◆ ASSIGNMENT
Each line below must be set down exactly; omit any image you find.

◆ COLLECTED DATA
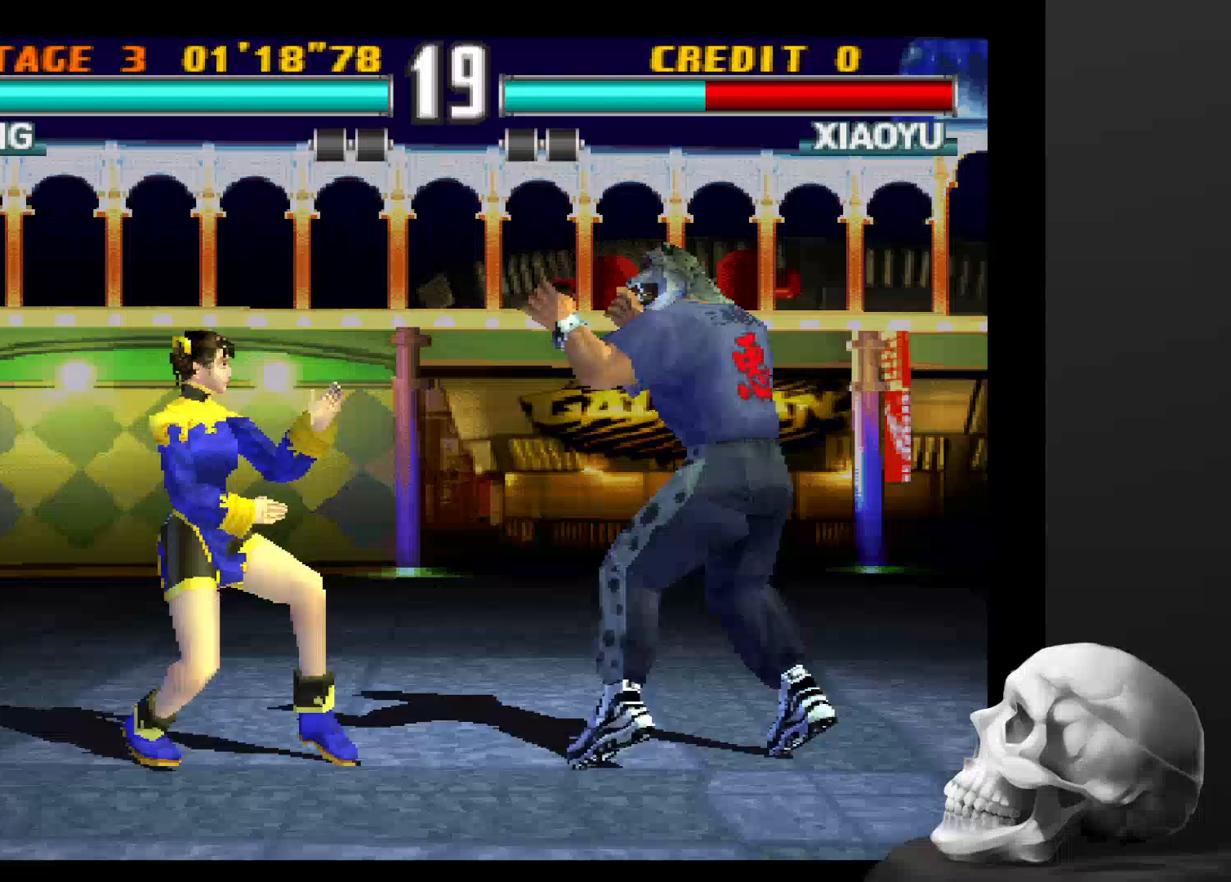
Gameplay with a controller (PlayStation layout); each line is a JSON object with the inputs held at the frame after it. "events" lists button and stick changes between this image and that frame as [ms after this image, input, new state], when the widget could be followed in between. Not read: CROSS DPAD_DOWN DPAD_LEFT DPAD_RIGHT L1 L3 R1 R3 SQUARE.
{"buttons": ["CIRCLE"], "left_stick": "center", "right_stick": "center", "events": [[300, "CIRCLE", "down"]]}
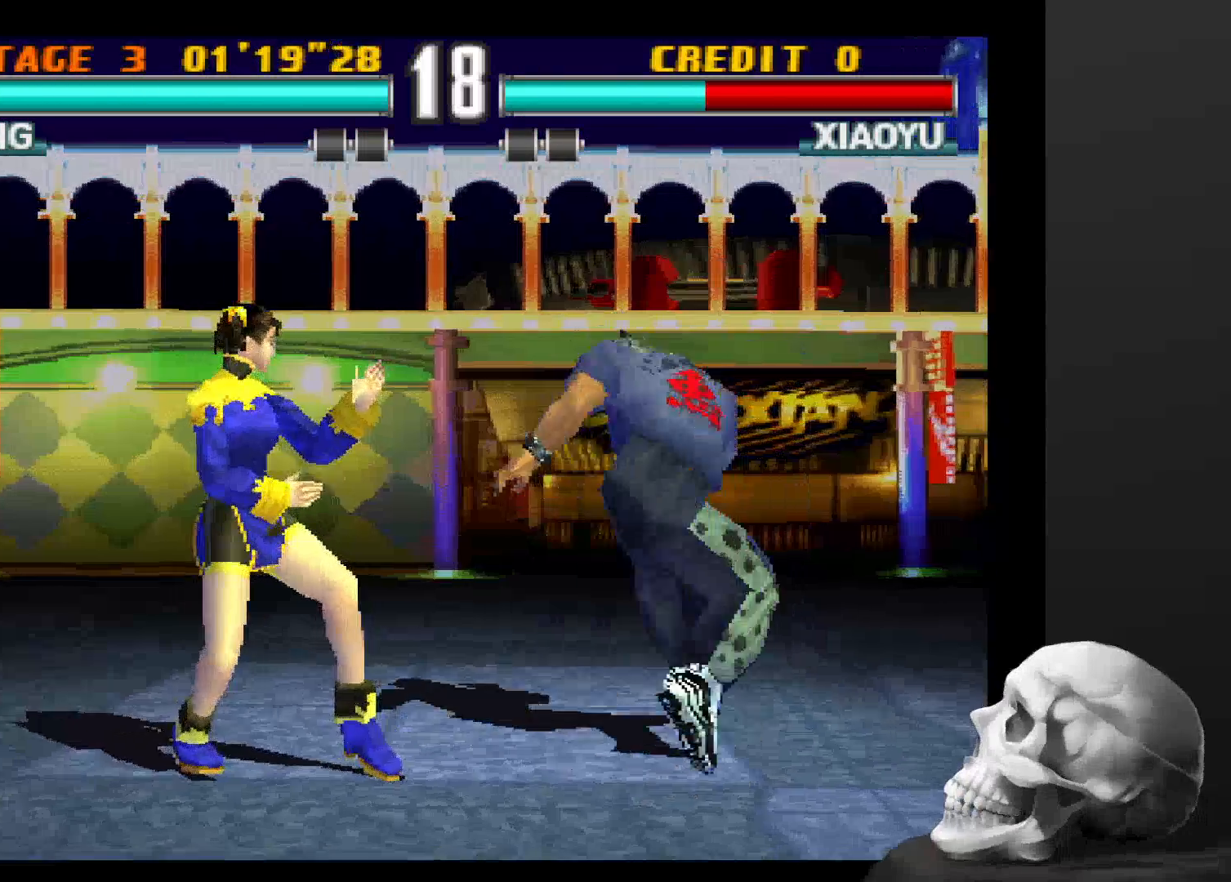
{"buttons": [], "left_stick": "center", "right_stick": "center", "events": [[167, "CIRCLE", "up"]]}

◆ SOLUTION TO THIS TASK
Gameplay with a controller (PlayStation layout); each line is a JSON object with the inputs held at the frame after it. "events" lists button and stick changes between this image and that frame as [ms after this image, input, new state], when the widget could be followed in between. Not read: CROSS DPAD_DOWN DPAD_LEFT DPAD_RIGHT L1 L3 R1 R3 SQUARE.
{"buttons": ["CIRCLE"], "left_stick": "center", "right_stick": "center", "events": [[300, "CIRCLE", "down"]]}
{"buttons": [], "left_stick": "center", "right_stick": "center", "events": [[167, "CIRCLE", "up"]]}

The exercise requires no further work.